The HEALS Act is attempting to breathe new life into the American economy and fuel the country’s post-pandemic rebound by providing another round of small-business aid. But unless it addresses an issue that was present in its Payroll Protection Program predecessor, the HEALS Act could usher in an onslaught of additional fraud.

Some of the fraud seen during the PPP rollout was the result of individuals inflating the size of payroll to obtain larger loan amounts, deflating employee counts to qualify as a small business and fabricating reports of employees and salaries that never existed. In the first fraud incident, two men tried to get more than $500,000 to support fake employees. Most recently, a Florida man obtained $3.9 million and used it to purchase a Lamborghini.

Other preventable fraud cases were, to the surprise of many, instigated by known criminals. As the Small Business Administration did not require lenders to verify applicants’ self-certified criminal history, hundreds of millions of dollars were stolen from law-abiding individuals who dared to pursue their American Dream — individuals for whom PPP loans aren’t just dollars and cents, but a lifeline.

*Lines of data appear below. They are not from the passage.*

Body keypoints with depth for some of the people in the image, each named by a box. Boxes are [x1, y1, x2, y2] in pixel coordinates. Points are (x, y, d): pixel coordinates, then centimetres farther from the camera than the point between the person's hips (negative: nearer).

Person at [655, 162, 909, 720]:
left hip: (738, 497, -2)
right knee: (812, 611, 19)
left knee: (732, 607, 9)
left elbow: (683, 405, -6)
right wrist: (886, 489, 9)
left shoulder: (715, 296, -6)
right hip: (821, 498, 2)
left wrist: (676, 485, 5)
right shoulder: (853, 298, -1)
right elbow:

For those that truly deserve the HEALS Act’s newly introduced relief, the first thing the SBA must do is require lenders to independently verify criminal records for HEALS Act applicants. Granted, this isn’t easy, and explains why the SBA likely steered away from this requirement in the first place: Background checks are expensive, FBI databases require fingerprints and public criminal databases are fraught with inaccurate and incomplete data that make them unactionable.

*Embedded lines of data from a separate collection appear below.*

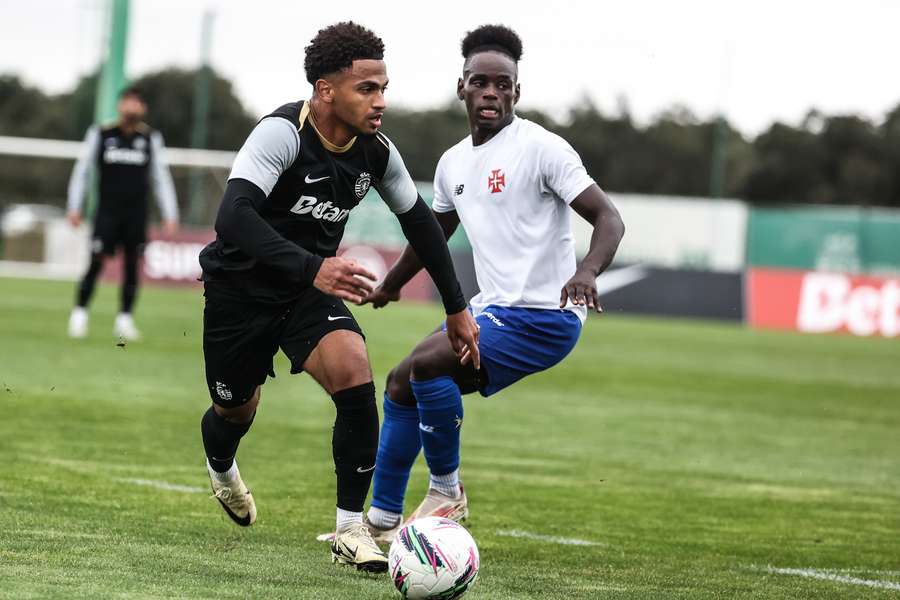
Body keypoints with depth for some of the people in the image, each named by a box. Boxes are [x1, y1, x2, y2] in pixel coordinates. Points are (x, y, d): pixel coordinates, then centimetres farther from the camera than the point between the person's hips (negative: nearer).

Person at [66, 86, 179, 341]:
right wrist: (74, 208, 3)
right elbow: (82, 170, 8)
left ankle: (124, 320, 9)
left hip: (136, 213, 2)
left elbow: (162, 178, 10)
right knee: (96, 263, -9)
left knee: (132, 266, 1)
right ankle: (79, 315, 0)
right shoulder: (100, 134, 3)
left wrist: (170, 216, 5)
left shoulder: (151, 139, 7)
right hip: (107, 211, -2)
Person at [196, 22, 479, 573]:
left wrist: (457, 308, 10)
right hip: (241, 290, -3)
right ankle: (222, 468, 54)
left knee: (355, 375, -23)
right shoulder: (283, 133, -28)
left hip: (311, 291, 4)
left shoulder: (377, 151, -10)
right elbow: (233, 216, -41)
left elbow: (420, 222, 7)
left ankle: (351, 529, -13)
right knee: (236, 411, 13)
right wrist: (312, 268, -52)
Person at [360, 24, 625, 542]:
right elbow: (434, 231, 31)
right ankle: (382, 520, 20)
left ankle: (447, 493, -8)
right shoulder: (454, 163, 11)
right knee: (400, 385, 10)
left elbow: (608, 218, -18)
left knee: (427, 362, -25)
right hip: (493, 309, 9)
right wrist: (390, 285, 44)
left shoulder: (541, 148, -13)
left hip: (544, 318, -9)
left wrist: (587, 271, -38)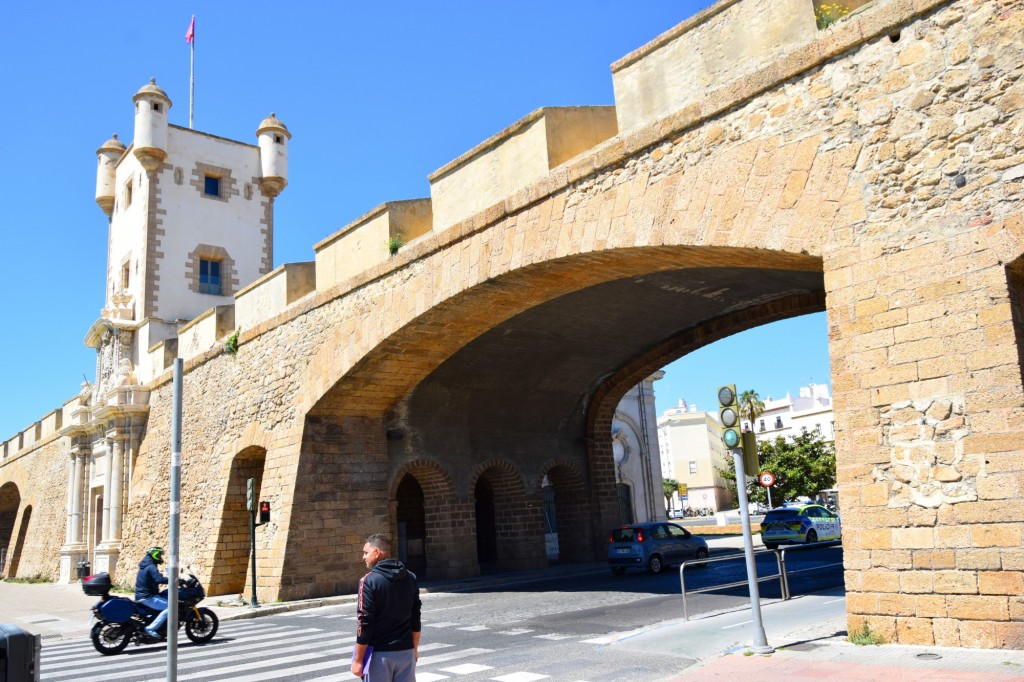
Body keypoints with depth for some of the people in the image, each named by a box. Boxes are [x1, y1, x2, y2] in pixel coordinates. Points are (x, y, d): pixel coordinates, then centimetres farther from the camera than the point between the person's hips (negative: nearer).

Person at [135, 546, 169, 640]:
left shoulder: (145, 566, 16)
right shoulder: (151, 567, -16)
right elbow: (159, 579, -32)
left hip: (143, 596, 10)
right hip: (147, 597, -10)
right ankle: (151, 628, -25)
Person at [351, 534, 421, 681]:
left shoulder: (369, 581, -13)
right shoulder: (410, 578, 4)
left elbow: (364, 623, -14)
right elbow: (416, 617, 9)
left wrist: (358, 660, -7)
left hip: (380, 654, -5)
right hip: (406, 652, 5)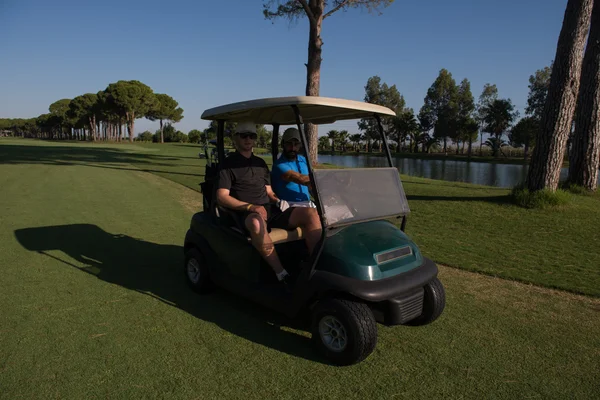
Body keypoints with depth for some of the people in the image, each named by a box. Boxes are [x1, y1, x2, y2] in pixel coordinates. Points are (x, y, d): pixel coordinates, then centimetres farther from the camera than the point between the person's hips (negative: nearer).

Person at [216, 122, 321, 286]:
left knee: (311, 214, -17)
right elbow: (222, 197, -6)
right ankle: (282, 274, -37)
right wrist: (250, 206, -19)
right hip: (247, 215, -5)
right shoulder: (228, 164, 5)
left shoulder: (260, 163, 22)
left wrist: (279, 201, -2)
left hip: (270, 210, 6)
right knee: (257, 222, -43)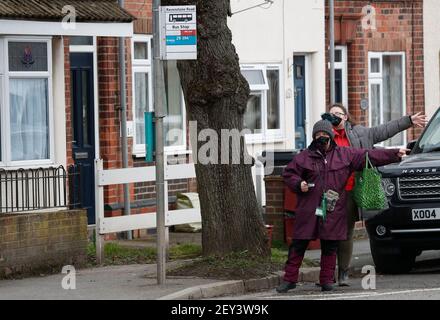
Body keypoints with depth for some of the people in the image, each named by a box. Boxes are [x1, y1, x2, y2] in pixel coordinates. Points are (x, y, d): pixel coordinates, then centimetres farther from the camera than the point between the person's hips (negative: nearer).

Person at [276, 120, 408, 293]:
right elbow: (289, 174, 13)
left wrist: (395, 154, 6)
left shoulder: (345, 155, 8)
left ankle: (327, 280, 13)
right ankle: (290, 279, 6)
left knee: (330, 246, 4)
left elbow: (370, 156, 9)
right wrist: (299, 184, -7)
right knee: (298, 246, 0)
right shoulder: (304, 157, 6)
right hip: (308, 211, -1)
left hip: (333, 211, 1)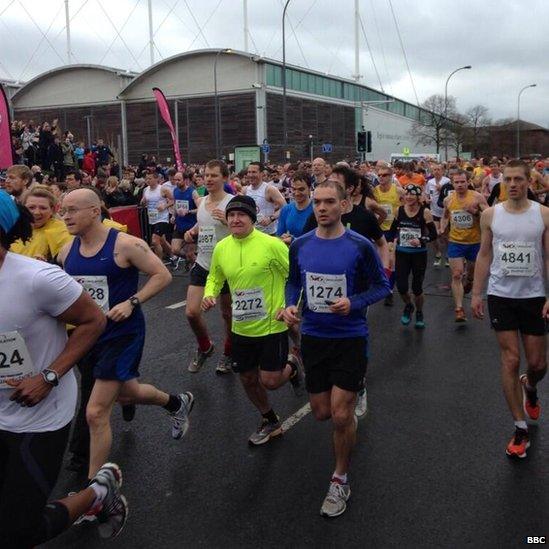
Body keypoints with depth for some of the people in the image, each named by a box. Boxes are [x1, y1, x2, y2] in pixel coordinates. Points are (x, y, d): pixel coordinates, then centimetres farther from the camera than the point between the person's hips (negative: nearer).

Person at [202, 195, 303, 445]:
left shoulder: (271, 244, -18)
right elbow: (214, 278, 14)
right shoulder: (221, 248, -2)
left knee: (270, 381, -4)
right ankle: (270, 422, 41)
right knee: (248, 380, 15)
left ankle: (291, 369, 33)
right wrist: (209, 294, -5)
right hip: (241, 328, 5)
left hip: (272, 326, -5)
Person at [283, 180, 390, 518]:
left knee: (341, 415, -4)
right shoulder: (300, 245, -2)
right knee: (322, 412, 14)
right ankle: (353, 391, 51)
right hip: (313, 337, 4)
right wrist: (290, 305, -8)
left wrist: (354, 303, -21)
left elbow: (382, 285, -4)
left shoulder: (360, 246, -13)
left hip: (350, 338, -4)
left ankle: (341, 481, 20)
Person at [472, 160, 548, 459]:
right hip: (501, 296, 0)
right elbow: (484, 256, 6)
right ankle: (521, 428, 10)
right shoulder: (490, 215, 0)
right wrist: (476, 293, 3)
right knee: (511, 360, -1)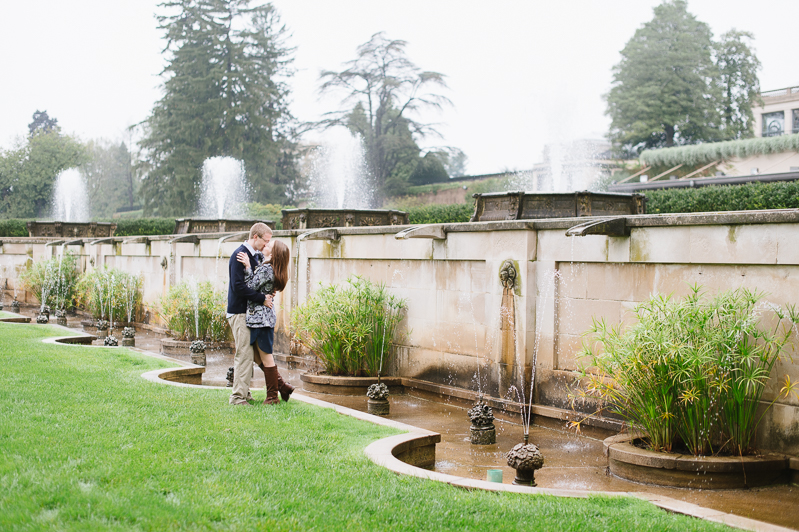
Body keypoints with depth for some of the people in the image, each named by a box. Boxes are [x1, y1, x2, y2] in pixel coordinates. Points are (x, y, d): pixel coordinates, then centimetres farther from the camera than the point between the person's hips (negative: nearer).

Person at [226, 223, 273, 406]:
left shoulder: (254, 255, 15)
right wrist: (262, 299, -19)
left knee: (246, 354, 13)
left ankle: (244, 392, 20)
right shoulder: (239, 255, -15)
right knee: (245, 354, -10)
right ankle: (238, 397, -6)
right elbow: (238, 286, -22)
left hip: (249, 311, 9)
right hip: (239, 312, -9)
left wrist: (267, 293, 3)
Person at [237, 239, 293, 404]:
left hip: (261, 317, -10)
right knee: (258, 357, 16)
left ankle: (272, 397, 10)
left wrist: (247, 267, -18)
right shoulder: (266, 266, 12)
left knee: (266, 358, 0)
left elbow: (251, 287, -18)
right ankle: (282, 386, 21)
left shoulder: (266, 269, -17)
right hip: (259, 317, 10)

Therefore, the second thing the SBA must do is help lenders identify and utilize a newer, less expensive and more convenient way to screen for criminal history.

Fortunately, technology has come a long way. Modern quality assurance solutions deploy commercial data, automation and process efficiency to reduce the amount of time and money it takes to fully verify applicants’ criminal history. In some cases, the verification process can be completed for less than the cost of a cup of coffee – and with high accuracy too.

In conducting one such inexpensive verification, a substantial number of fraudulent applicants were found to have had a felony within the last five years. And what were the majority of the felonies for? Approximately half were for fraud or theft; findings suggest an estimated $1 billion in verifiable fraud slipped through the cracks of the first round of stimulus funding due to there being no SBA verification requirement.

The SBA deserves applause for its execution of the PPP program – amazingly, according to SBA Administrator Jovita Carranza and U.S. Treasury Secretary Steven Mnuchin, “SBA processed more than 14 years’ worth of loans in less than 14 days” – but we absolutely cannot allow that much money to go to waste during the rollout of the HEALS Act. The SBA must make lenders verify applicants’ criminal history, and it must make lenders aware of the 21st-century solutions available to help them do so. This is the only way we will see the full benefit of this program realized by the Americans who need it the most, and in the presence of already existing tools, there’s no reason why that shouldn’t happen.

Tom Miller is CEO of ClearForce, an organization that protects businesses and employees through the continuous and automated discovery of pressure, stress, misconduct and high-risk behavior.